* EXTRACTED DATA:
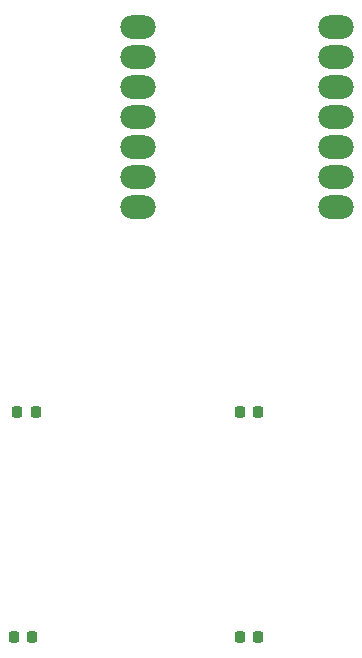
<source format=gtp>
%TF.GenerationSoftware,KiCad,Pcbnew,(6.0.9)*%
%TF.CreationDate,2023-02-13T00:06:44-05:00*%
%TF.ProjectId,Tang,54616e67-2e6b-4696-9361-645f70636258,rev?*%
%TF.SameCoordinates,Original*%
%TF.FileFunction,Paste,Top*%
%TF.FilePolarity,Positive*%
%FSLAX46Y46*%
G04 Gerber Fmt 4.6, Leading zero omitted, Abs format (unit mm)*
G04 Created by KiCad (PCBNEW (6.0.9)) date 2023-02-13 00:06:44*
%MOMM*%
%LPD*%
G01*
G04 APERTURE LIST*
G04 Aperture macros list*
%AMRoundRect*
0 Rectangle with rounded corners*
0 $1 Rounding radius*
0 $2 $3 $4 $5 $6 $7 $8 $9 X,Y pos of 4 corners*
0 Add a 4 corners polygon primitive as box body*
4,1,4,$2,$3,$4,$5,$6,$7,$8,$9,$2,$3,0*
0 Add four circle primitives for the rounded corners*
1,1,$1+$1,$2,$3*
1,1,$1+$1,$4,$5*
1,1,$1+$1,$6,$7*
1,1,$1+$1,$8,$9*
0 Add four rect primitives between the rounded corners*
20,1,$1+$1,$2,$3,$4,$5,0*
20,1,$1+$1,$4,$5,$6,$7,0*
20,1,$1+$1,$6,$7,$8,$9,0*
20,1,$1+$1,$8,$9,$2,$3,0*%
G04 Aperture macros list end*
%ADD10RoundRect,0.218750X-0.218750X-0.256250X0.218750X-0.256250X0.218750X0.256250X-0.218750X0.256250X0*%
%ADD11O,3.000000X2.000000*%
G04 APERTURE END LIST*
D10*
%TO.C,D2*%
X128712500Y-101000000D03*
X130287500Y-101000000D03*
%TD*%
%TO.C,D3*%
X109587500Y-120000000D03*
X111162500Y-120000000D03*
%TD*%
%TO.C,D4*%
X128712500Y-120000000D03*
X130287500Y-120000000D03*
%TD*%
%TO.C,D1*%
X109862500Y-101000000D03*
X111437500Y-101000000D03*
%TD*%
D11*
%TO.C,U1*%
X120118000Y-68380000D03*
X120118000Y-70920000D03*
X120118000Y-73460000D03*
X120118000Y-76000000D03*
X120118000Y-78540000D03*
X120118000Y-81080000D03*
X120118000Y-83620000D03*
X136882000Y-83620000D03*
X136882000Y-81080000D03*
X136882000Y-78540000D03*
X136882000Y-76000000D03*
X136882000Y-73460000D03*
X136882000Y-70920000D03*
X136882000Y-68380000D03*
%TD*%
M02*

</source>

* TASK OBJECTIVE: If a line in the records above contains the word "primitives", copy it.

* YOUR SOLUTION:
0 Add four circle primitives for the rounded corners*
0 Add four rect primitives between the rounded corners*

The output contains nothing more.